▶ Work required
Retrieve every line from the records in which the word "pending" occurs.

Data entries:
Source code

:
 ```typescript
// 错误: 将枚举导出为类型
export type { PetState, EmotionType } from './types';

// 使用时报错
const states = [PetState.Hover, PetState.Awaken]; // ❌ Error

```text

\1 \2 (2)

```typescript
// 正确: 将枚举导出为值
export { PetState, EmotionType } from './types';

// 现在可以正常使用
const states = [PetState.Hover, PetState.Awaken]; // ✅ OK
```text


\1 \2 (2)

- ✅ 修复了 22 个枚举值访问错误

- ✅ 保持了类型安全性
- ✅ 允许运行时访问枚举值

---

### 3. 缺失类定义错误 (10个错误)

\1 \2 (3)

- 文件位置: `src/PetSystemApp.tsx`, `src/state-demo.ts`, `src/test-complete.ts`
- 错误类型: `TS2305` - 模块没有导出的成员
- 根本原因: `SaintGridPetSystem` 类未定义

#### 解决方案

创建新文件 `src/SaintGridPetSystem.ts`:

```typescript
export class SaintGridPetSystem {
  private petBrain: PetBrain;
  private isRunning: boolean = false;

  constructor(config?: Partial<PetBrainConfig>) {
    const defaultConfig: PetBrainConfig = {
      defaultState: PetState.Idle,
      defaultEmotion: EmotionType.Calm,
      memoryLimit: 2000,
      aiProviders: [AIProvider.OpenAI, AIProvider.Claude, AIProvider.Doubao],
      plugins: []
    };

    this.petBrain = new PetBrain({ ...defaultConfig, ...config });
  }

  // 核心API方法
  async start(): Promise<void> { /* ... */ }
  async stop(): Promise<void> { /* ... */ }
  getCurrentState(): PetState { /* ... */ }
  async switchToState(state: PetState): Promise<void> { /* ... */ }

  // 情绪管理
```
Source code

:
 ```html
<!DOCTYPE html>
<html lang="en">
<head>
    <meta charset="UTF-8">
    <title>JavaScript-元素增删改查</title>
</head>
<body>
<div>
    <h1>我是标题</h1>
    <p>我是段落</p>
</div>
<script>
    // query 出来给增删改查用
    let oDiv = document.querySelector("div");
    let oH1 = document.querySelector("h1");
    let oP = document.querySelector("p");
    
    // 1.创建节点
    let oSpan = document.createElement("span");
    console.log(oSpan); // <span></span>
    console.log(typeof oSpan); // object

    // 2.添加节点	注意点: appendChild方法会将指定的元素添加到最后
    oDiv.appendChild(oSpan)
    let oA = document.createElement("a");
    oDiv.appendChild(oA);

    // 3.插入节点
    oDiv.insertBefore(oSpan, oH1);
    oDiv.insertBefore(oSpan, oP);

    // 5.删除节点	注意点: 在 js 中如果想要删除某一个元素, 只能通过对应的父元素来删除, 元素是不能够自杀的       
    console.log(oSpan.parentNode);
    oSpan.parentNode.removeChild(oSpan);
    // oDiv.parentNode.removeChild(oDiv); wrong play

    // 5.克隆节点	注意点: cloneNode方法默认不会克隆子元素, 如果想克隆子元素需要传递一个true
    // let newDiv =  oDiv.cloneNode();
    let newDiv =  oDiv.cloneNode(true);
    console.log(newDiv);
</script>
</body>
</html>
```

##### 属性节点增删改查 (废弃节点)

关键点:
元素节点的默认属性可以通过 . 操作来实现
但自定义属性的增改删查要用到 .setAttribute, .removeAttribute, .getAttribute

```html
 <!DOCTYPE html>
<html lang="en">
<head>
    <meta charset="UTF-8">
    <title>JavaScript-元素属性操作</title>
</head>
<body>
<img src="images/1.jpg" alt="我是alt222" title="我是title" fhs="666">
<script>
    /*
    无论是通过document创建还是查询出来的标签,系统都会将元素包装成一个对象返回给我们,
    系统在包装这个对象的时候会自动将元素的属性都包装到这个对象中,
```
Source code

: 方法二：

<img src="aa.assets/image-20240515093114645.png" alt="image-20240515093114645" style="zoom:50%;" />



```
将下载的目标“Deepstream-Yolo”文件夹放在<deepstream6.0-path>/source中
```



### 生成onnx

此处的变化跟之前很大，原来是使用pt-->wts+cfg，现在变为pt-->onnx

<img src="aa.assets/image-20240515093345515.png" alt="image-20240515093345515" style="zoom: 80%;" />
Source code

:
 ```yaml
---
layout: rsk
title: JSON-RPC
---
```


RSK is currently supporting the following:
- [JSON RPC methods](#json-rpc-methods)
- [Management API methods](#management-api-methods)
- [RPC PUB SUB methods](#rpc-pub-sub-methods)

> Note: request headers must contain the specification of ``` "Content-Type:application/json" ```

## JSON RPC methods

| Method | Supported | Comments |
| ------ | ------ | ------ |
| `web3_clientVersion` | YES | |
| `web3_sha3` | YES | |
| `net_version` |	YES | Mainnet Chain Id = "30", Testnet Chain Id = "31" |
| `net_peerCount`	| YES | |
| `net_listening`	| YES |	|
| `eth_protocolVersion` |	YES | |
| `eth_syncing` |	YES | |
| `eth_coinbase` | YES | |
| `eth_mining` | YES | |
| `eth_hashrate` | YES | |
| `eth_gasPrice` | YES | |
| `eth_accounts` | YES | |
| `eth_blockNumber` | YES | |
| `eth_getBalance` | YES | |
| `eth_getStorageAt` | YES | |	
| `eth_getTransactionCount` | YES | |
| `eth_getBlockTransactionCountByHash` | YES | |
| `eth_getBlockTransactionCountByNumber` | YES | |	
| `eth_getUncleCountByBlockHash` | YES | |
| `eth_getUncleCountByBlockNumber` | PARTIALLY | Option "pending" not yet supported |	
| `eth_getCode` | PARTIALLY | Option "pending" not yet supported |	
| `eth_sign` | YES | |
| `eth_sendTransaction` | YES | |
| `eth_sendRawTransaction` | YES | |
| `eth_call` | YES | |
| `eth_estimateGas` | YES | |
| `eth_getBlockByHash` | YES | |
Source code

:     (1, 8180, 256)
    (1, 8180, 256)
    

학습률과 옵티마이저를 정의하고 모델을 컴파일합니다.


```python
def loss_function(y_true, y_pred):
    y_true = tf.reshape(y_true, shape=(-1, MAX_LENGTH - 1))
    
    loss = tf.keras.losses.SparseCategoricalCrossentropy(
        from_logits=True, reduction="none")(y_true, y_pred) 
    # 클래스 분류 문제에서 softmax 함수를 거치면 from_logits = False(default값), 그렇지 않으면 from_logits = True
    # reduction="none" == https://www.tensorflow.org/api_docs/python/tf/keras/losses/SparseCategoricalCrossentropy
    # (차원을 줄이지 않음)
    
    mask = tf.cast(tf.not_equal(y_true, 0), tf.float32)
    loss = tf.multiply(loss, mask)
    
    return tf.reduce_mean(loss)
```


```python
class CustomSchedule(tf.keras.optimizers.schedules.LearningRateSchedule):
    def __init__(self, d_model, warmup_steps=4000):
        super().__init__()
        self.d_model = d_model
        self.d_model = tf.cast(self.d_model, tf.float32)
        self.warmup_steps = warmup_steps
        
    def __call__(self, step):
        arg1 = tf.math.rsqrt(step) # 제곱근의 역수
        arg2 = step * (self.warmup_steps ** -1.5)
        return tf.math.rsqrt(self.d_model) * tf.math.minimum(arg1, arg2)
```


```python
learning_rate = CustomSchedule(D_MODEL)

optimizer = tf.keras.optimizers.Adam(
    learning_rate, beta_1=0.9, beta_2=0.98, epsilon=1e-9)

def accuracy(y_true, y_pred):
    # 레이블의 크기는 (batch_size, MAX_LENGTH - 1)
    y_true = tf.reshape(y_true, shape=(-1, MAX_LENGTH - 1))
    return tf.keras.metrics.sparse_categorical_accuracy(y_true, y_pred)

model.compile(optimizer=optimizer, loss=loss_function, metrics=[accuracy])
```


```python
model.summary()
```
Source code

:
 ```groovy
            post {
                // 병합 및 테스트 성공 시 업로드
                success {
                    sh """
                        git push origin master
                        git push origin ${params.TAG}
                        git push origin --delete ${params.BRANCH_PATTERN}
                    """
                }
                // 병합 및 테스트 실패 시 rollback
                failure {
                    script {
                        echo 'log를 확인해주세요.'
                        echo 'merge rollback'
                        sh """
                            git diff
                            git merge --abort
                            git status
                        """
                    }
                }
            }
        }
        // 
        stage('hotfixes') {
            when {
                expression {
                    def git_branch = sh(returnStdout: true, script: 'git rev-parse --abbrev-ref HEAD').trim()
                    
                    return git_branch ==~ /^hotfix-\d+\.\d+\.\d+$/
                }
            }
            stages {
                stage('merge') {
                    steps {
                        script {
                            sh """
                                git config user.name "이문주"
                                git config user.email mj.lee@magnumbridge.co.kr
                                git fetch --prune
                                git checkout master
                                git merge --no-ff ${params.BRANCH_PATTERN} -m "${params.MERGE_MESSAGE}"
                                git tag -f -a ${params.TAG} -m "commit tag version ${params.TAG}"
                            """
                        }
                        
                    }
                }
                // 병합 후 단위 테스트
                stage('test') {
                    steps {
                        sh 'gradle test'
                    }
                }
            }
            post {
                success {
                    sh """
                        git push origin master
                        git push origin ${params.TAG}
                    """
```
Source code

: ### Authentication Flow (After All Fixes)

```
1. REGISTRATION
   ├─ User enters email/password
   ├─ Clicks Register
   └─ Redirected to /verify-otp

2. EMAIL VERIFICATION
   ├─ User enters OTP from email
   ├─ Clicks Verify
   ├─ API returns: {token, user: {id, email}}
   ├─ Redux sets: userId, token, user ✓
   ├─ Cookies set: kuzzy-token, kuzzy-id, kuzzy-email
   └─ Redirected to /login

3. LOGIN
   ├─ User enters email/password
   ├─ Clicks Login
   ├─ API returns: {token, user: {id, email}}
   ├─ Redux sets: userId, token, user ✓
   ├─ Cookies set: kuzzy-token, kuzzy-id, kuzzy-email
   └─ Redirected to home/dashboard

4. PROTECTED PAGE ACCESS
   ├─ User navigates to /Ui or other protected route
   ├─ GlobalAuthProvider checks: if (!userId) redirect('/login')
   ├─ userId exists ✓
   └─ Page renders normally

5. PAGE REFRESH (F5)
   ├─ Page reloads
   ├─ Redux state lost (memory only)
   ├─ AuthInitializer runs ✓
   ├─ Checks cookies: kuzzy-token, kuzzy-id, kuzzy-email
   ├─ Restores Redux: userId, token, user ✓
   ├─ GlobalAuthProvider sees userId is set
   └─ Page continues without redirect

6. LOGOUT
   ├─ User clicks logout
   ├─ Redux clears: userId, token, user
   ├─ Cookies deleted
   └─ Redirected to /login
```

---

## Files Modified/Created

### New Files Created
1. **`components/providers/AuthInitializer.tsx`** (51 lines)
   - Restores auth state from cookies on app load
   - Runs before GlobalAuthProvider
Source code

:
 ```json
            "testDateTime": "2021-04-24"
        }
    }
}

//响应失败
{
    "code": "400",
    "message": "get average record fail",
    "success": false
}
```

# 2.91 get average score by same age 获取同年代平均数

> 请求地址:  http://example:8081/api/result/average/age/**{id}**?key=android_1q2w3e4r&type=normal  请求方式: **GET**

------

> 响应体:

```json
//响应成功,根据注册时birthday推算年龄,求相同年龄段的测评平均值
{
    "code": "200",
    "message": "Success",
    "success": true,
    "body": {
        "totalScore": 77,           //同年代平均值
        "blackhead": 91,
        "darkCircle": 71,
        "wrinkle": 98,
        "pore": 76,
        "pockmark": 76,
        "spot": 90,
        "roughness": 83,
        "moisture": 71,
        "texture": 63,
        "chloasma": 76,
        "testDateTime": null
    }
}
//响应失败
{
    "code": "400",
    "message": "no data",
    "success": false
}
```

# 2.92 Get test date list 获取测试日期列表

▶ The completed task
| `eth_getUncleCountByBlockNumber` | PARTIALLY | Option "pending" not yet supported |	
| `eth_getCode` | PARTIALLY | Option "pending" not yet supported |	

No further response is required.